Один за одним мы спустились на землю.
– Как вы там очутились? – спросил какой-то красномордый сержант.
Мы соврали, что после срабатывания сигнализации оказались заперты в одном из залов, поэтому нам пришлось разбить окно и вылезти на крышу.
– О боже, бедные малютки, – закудахтала какая-то досужая старуха. – Какие же вы смельчаки!
– Разбить окно? – недоверчиво переспросил сержант. – Признавайтесь-ка, это вы устроили поджог?
– Конечно, нет, – нестройным хором запротестовали мы. – Там что-то взорвалось, нас чуть не убило!
Подозрительней сержант уже собирался проверить содержимое наших рюкзаков, но тут подошел Грегсон и диагностировал у нас коллективный шок.
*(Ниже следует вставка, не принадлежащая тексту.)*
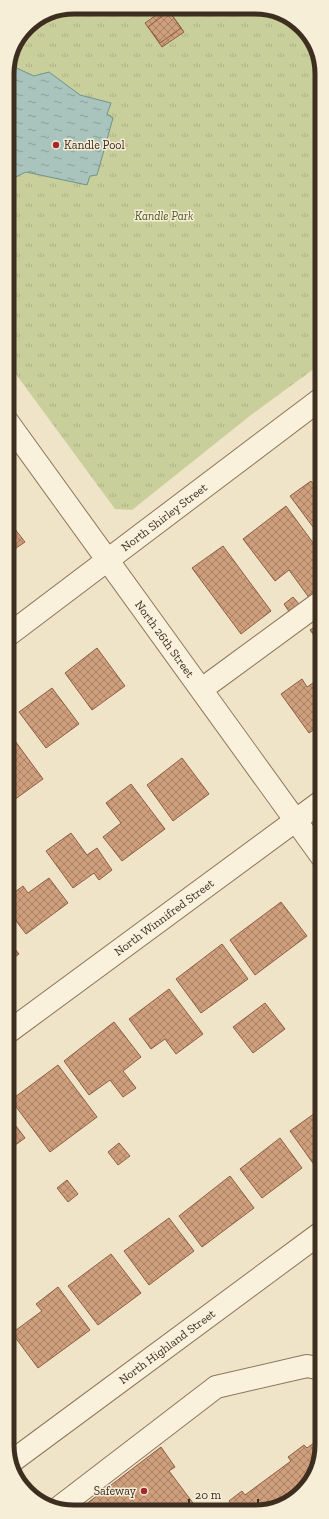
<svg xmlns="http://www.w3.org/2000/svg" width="329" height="1519" font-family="'Zilla Slab',serif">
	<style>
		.park { fill: url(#park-tufts) }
		.water { fill: url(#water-ripples); stroke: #6f938a }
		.building { fill: url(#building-cross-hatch); stroke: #8d5f41 }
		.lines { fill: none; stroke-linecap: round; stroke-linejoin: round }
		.minor-casing { stroke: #8d765c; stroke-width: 24 }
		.minor { stroke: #faf1dc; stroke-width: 22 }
		.poi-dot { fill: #9e2a2b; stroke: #f7eed8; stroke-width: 1.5 }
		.labels { text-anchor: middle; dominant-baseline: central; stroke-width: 3; stroke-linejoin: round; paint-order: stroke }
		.poi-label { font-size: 12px; fill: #3d2e20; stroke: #f7eed8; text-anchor: start }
		.park-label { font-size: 12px; font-style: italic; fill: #4d5a26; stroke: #f7eed8 }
		.street-label { font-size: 12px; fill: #3d2e20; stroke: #f7eed8 }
		.rim { fill: none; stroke: #3d2e20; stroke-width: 5 }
	</style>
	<defs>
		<pattern id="park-tufts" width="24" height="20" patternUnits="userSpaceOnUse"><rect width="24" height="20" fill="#c9cf9b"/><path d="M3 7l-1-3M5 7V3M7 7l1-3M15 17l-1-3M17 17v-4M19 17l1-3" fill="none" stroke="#aeb285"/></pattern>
		<pattern id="water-ripples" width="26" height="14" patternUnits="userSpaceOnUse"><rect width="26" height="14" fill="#a9c4bc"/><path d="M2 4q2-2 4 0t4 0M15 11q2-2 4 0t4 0" fill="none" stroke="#8ba098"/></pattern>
		<pattern id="building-cross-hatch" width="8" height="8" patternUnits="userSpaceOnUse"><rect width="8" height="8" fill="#cf9f7d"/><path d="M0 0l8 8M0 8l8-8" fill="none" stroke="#a98266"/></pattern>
	</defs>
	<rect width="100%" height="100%" fill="#f0e4c8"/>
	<path class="park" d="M272,9L305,30L321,66L322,363L251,415L132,510L115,509L7,362V70L27,27L49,12Z"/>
	<path class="water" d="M12,66L34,76L49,72L80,95L111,103L107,114L113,118L97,175L90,176L87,185L26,172L7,181V75Z"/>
	<path class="building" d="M162,11H169L181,28L160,43L145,23Z
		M169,11L184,32L162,47L148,27Z
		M311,481L316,488L322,484V539L290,496Z
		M286,506L322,555V590L310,599L289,570L275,581L243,539Z
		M7,519L25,542L7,554Z
		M223,546L271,611L241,634L192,568Z
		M293,597L300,605L290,613L284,604Z
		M322,622V646L310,630Z
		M97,648L125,686L92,710L65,673Z
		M322,677V724L309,733L281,694L302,679L307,687Z
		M52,688L79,724L46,748L19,712Z
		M10,734L43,779L7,805V736Z
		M182,758L209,794L173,821L147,785Z
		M131,784L165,829L122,861L103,837L121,823L106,803Z
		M71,833L87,855L97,848L112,870L99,880L94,873L73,888L46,851Z
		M49,878L68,903L26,934L7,909V898L23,886L28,893Z
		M281,902L307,936L255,975L230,940Z
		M7,939L19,954L7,963Z
		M222,944L248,979L201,1013L176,979Z
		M169,989L203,1034L176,1054L165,1039L151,1049L129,1019Z
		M265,1003L285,1029L253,1053L233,1027Z
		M114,1022L141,1057L123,1071L136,1088L123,1097L110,1080L89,1095L64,1061Z
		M58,1065L97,1117L50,1152L11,1100Z
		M322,1108V1161L315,1166L290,1131Z
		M7,1114L25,1138L7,1151Z
		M280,1138L302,1168L262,1198L240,1169Z
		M119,1143L130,1156L118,1165L108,1152Z
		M230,1176L254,1208L202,1247L179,1216Z
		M67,1180L78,1194L68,1202L57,1188Z
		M169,1218L194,1251L149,1285L124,1251Z
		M111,1254L141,1293L98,1325L68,1286Z
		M58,1287L90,1330L38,1368L12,1333L42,1311L36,1304Z
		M8,1379L16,1391L8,1397Z
		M322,1437V1449L302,1492L263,1511H222L231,1504L229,1501L242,1491L245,1495L291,1461L288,1457L304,1445L307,1448Z
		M161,1447L175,1467L169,1471L199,1511H77Z"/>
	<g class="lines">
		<defs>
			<g id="minor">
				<path id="s1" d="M7,421L322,857"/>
				<path id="s2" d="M7,636L322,398"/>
				<path d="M202,689L322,601"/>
				<path id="s3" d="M7,1033L322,801"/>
				<path id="s4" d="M11,1462L322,1232"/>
				<path d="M57,1509L216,1387L307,1366L322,1369"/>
			</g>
		</defs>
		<use href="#minor" class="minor-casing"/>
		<use href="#minor" class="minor"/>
	</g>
	<g class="poi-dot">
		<circle cx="56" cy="145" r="4"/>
		<circle cx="144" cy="1491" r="4"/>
	</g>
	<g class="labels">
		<g class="poi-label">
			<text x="64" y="145">Kandle Pool</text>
			<text x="136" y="1491" text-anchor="end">Safeway</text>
		</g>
		<g class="park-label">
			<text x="164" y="216">Kandle Park</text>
		</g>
		<g class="street-label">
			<text stroke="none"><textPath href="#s2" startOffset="197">North Shirley Street</textPath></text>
			<text stroke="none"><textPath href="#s1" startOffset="269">North 26th Street</textPath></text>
			<text stroke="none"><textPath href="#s3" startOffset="195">North Winnifred Street</textPath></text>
			<text stroke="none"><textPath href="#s4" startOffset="194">North Highland Street</textPath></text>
		</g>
	</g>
	<path d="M0 0H329V1519H0ZM74 14H255A60 60 0 0 1 315 74V1445A60 60 0 0 1 255 1505H74A60 60 0 0 1 14 1445V74A60 60 0 0 1 74 14Z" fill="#f7eed8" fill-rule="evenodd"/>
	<path class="rim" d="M74 14H255A60 60 0 0 1 315 74V1445A60 60 0 0 1 255 1505H74A60 60 0 0 1 14 1445V74A60 60 0 0 1 74 14Z"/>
	<path d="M189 1499v6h69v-6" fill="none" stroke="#3d2e20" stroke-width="2"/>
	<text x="195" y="1499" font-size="12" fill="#3d2e20" stroke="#f7eed8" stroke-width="3" paint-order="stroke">20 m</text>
</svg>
– Мальчики промокли и промерзли до костей. Если мы сейчас же не переоденем их в сухую теплую одежду, переохлаждение губительно скажется на их здоровье, – с явным нажимом произнес он.
– Пусть сядут в автобус, – предложил Фодерингштайн.
Копы, как положено, оттеснили толпу, и Грегсон нас увел. На пути к автобусу к нам подбежали врачи с одеялами и кислородными баллонами, но Шарлей отослал их к группе американских туристов, которые, похоже, нуждались в медицинской помощи сильнее.
– Детей нужно отвезти в стационар, – гнул свое сержант.
Грегсон заверил его, что именно это и намеревается сделать.
– Не стоит везти их в десяти разных машинах. Сейчас на счету каждое место в «скорой помощи», а у нас есть свой автобус. Я хочу, чтобы мои воспитанники оставались вместе, – настаивал он.
– Хорошо, сэр, но сперва я должен вас допросить, – заявил сержант.
Пока они с Грегсоном мило общались, мы забрались в автобус и сели по местам.
В салоне стоял зной, как в оранжерее с тропическими растениями. Печки работали по полной, а на каждом сиденье лежало мягкое махровое полотенце. Мы скинули с себя мокрые свитеры и вытерлись полотенцами. Как только Грегсон поставил ногу на ступеньку автобуса, Фодерингштайн завел двигатель. Двое полицейских перекрыли движение, чтобы пропустить нас.
– Все в порядке? Туговато пришлось? – спросил «директор».
– Раз плюнуть, – за всех ответил я. Рядом со мной на сиденье стоял большой мешок, набитый золотом.
Вне всяких сомнений, обратная дорога в Норвуд стала самой фантастической тридцати минуткой в моей жизни. Да, мы вымокли до нитки, замерзли и проголодались, как стая саранчи, но все-таки справились! Мы пошли против закона и совершили одно из самых дерзких и отчаянных ограблений за всю историю страны, а может, и мира. Мы были настоящими героями. Точней, негодяями. Но какими негодяями! Обратите внимание, какими!